御曹司様はあなたをずっと見ていました。

「梨沙、僕はそろそろ先に寝かせてもらうよ…梨沙も夜更かしはよくないぞ。」

進一郎さんは、私に言葉を掛けると、自分の横にあるベッドサイドランプを消した。

すると、疲れているのか、すぐに静かな寝息が聞こえてきたのだ。
私は本を閉じて、進一郎さんの顔に目を移した。

寝ている顔は少し若く見える。
しかし、眠っている顔も素敵すぎる。

(…わぁ、睫毛がすごく長いんだ…高い鼻筋に、薄くて形の良い唇…本当に綺麗な顔なんだ…)

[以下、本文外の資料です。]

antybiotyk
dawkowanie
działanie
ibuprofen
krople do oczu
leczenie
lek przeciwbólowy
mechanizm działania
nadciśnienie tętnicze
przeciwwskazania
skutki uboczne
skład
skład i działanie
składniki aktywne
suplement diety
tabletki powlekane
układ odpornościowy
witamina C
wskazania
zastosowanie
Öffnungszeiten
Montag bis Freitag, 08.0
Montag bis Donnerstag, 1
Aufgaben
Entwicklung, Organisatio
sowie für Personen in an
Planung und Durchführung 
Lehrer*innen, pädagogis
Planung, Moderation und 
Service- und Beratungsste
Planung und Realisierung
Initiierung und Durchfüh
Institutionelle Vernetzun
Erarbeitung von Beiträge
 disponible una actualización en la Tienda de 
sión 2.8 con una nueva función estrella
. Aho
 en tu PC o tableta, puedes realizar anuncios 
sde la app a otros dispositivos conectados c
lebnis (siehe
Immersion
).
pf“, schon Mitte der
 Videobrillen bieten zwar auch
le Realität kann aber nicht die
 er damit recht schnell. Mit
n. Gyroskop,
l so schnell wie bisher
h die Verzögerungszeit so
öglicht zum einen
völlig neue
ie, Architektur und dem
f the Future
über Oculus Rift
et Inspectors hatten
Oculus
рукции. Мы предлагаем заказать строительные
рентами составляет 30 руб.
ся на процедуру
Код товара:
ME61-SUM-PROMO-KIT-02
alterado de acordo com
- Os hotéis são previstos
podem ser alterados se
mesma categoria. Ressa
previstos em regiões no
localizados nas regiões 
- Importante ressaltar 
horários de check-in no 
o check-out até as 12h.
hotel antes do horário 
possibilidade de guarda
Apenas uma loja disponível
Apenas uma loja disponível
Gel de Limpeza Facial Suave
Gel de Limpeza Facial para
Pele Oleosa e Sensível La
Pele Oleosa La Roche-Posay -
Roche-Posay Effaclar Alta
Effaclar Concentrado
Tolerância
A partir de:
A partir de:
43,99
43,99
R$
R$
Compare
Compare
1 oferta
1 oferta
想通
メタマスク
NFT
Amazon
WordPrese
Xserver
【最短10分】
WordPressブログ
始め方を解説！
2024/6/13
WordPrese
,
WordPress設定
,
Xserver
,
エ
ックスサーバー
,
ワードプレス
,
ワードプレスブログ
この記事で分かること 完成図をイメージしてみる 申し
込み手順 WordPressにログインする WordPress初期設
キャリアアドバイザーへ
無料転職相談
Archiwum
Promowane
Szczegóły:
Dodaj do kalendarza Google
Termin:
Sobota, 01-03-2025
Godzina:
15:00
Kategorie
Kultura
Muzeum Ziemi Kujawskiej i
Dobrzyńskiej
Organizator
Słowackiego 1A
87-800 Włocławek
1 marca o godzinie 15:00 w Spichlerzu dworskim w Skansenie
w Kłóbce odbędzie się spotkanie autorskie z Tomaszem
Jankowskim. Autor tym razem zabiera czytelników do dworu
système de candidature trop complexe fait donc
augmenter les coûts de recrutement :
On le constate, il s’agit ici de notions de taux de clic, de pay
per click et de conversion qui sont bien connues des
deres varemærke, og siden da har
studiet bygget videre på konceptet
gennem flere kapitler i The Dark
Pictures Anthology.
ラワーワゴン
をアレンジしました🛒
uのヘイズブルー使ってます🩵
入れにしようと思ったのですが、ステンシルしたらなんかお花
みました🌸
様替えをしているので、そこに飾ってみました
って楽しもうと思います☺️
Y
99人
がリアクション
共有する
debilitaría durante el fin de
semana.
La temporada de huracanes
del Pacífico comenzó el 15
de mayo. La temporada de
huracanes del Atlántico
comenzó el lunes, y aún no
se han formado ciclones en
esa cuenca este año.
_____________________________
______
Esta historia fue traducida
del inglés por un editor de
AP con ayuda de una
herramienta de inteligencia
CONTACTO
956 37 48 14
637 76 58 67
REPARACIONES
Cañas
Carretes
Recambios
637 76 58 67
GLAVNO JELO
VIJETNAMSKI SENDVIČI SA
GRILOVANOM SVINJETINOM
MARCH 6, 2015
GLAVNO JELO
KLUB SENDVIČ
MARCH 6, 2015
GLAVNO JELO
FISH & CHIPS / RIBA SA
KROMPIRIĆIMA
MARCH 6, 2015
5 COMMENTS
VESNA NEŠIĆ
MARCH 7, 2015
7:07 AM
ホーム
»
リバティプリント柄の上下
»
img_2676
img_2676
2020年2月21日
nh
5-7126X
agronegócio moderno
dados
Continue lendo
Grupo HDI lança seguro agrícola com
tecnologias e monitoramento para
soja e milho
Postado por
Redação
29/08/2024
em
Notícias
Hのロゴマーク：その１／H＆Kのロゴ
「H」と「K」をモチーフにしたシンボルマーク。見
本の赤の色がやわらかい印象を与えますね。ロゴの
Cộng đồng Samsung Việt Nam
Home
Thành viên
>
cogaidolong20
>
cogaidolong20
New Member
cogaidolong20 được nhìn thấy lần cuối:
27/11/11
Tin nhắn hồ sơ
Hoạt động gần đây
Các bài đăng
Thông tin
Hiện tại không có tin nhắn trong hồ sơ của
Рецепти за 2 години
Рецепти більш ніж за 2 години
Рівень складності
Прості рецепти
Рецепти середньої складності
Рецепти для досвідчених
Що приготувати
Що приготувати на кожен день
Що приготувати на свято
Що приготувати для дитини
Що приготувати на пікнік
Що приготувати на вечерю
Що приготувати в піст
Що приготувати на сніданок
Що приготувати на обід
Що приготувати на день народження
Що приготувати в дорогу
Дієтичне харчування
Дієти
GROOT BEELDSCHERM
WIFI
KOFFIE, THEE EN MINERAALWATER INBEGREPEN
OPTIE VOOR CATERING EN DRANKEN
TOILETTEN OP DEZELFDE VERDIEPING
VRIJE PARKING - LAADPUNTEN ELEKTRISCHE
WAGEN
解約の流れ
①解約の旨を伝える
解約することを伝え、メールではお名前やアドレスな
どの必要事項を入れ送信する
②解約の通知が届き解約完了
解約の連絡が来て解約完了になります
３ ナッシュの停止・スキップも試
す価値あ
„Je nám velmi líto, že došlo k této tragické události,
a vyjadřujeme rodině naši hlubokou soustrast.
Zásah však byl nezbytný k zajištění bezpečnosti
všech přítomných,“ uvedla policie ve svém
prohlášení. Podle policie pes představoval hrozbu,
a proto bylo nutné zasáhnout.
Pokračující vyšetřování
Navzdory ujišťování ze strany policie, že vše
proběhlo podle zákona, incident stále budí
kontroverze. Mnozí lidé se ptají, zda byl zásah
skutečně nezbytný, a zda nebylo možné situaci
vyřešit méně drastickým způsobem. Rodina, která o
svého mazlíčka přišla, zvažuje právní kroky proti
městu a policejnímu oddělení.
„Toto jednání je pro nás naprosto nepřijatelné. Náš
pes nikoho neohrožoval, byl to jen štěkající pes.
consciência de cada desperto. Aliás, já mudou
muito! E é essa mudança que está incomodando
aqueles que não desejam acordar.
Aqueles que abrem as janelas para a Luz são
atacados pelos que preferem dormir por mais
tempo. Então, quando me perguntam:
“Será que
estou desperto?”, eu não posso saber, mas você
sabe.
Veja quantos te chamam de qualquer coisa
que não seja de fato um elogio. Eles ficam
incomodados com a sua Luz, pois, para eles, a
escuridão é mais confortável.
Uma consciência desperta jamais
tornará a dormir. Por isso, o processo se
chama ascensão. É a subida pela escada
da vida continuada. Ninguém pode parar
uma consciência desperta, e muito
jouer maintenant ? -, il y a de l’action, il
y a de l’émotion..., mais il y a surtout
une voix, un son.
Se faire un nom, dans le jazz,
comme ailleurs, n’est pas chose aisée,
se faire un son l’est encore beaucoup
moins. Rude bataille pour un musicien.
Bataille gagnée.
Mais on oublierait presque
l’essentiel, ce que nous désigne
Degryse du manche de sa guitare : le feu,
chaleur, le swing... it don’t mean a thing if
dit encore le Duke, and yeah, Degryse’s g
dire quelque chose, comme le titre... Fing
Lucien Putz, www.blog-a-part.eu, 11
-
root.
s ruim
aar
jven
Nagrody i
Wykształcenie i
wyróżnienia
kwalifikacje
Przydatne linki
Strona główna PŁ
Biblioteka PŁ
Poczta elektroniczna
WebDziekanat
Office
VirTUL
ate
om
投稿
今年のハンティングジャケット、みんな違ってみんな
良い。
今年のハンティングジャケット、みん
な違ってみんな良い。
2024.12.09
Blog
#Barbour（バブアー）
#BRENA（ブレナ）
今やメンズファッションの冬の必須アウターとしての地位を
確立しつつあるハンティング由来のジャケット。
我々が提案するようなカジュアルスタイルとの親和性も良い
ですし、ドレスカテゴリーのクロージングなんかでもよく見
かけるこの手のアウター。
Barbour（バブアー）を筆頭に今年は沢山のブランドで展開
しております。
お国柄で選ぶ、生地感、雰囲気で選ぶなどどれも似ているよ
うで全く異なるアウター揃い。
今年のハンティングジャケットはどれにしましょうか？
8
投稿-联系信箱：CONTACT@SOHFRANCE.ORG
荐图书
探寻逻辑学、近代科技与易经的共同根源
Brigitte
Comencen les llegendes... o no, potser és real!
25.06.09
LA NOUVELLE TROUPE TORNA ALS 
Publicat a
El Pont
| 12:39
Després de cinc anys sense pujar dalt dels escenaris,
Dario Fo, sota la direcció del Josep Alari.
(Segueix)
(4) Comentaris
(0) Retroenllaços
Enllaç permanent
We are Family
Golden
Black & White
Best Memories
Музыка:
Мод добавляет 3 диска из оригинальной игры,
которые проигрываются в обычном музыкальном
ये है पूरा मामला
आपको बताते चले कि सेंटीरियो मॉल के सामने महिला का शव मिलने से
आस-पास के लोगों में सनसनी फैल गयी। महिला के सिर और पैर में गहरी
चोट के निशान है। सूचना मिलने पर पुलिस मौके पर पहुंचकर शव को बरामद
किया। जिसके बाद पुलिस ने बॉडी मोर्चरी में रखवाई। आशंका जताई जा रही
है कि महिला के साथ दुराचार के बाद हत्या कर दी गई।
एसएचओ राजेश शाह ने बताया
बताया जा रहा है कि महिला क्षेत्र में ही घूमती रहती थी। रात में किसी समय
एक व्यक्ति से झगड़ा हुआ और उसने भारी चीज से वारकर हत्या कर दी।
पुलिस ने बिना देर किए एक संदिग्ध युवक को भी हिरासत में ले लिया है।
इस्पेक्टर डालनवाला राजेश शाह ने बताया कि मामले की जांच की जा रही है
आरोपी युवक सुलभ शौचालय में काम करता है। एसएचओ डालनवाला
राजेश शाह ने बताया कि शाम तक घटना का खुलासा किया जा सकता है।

少しの間、進一郎さんの顔に、見惚れてしまっていたようだ。
ふと気が付き、時計に目を向けると、もう起きる時間まで5時間を切っているではないか。
私は慌ててベッドに潜り込み目を閉じた。

しかし、なんとか寝る努力をしようと目を閉じるのだが、目が冴えて眠れない。
横に眠る進一郎さんを起こさないように、静かに寝がえりをうつ。

「…梨沙、眠れないの?」

突然に、眠っているはずの進一郎さんから、言葉を掛けられて驚いた。

「…し…しん…進一郎さん、起きていたのですか?」

すると、進一郎さんは腕を伸ばして私を引き寄せた。
そして、私を腕枕するように抱きしめて、頭を優しくポンポンと叩いたのだ。
進一郎さんの腕の中で心臓が破裂しそうだったが、不思議と安心感と心地よい温かさに頭がふわふわしてくるのだった。